For small-geometry integrated circuits—circuits wherein transistors having relatively low threshold voltages comprise the circuit's switching logic—a large component of the leakage current is subthreshold leakage. Subthreshold leakage is current leakage between the source and drain of the transistor when the transistor is “off.” For various applications, the leakage current is relatively negligible when the device is in “active mode”, but leakage current is less tolerable when the device spends a significant amount of time in “standby mode”, in which case the leakage current causes power to be wasted with no useful operation being performed. For example, for applications like cellular telephones and laptop computers, which are in standby mode much of the time, the battery life can be improved by reducing the leakage current when the device is in standby mode.

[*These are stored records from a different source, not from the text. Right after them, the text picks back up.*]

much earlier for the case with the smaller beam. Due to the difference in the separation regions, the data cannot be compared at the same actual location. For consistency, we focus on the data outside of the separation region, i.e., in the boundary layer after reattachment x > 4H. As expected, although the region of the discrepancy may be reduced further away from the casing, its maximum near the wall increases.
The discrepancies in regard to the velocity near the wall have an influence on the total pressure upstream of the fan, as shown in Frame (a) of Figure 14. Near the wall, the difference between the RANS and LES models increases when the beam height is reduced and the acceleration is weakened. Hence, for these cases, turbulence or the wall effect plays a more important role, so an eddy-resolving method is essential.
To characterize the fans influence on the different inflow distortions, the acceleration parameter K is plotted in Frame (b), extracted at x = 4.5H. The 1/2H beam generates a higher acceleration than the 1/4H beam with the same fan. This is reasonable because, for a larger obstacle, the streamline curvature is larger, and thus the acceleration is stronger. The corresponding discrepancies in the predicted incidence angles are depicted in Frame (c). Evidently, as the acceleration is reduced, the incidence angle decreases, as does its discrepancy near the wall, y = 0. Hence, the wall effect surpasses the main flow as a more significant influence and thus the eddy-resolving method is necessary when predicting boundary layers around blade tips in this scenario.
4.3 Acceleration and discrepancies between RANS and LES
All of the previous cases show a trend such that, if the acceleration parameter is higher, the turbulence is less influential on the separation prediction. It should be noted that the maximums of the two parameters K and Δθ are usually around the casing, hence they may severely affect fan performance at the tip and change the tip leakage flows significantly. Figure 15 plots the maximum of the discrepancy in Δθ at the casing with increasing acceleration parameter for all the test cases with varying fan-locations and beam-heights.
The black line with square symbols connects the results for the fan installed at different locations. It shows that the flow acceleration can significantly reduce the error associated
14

Subthreshold leakage current is particularly acute in integrated circuits comprised primarily of low threshold transistors because low threshold transistors have relatively low resistance as compared to high threshold transistors when they are in their “off” mode. In contrast, high threshold transistors have relatively high resistance when they are in their “off” mode. While it would be possible to decrease the leakage current of an integrated circuit simply by using transistors having relatively high threshold voltages throughout the switching logic of the circuit, the use of such high threshold transistors would unacceptably limit the switching speeds of the transistors in low voltage circuits. As a result, the overall performance (switching speed) of the integrated circuit would suffer. Therefore, the inventors hereof have identified a need for an improved circuit and method for reducing leakage current in integrated circuits comprised of low threshold voltage transistors.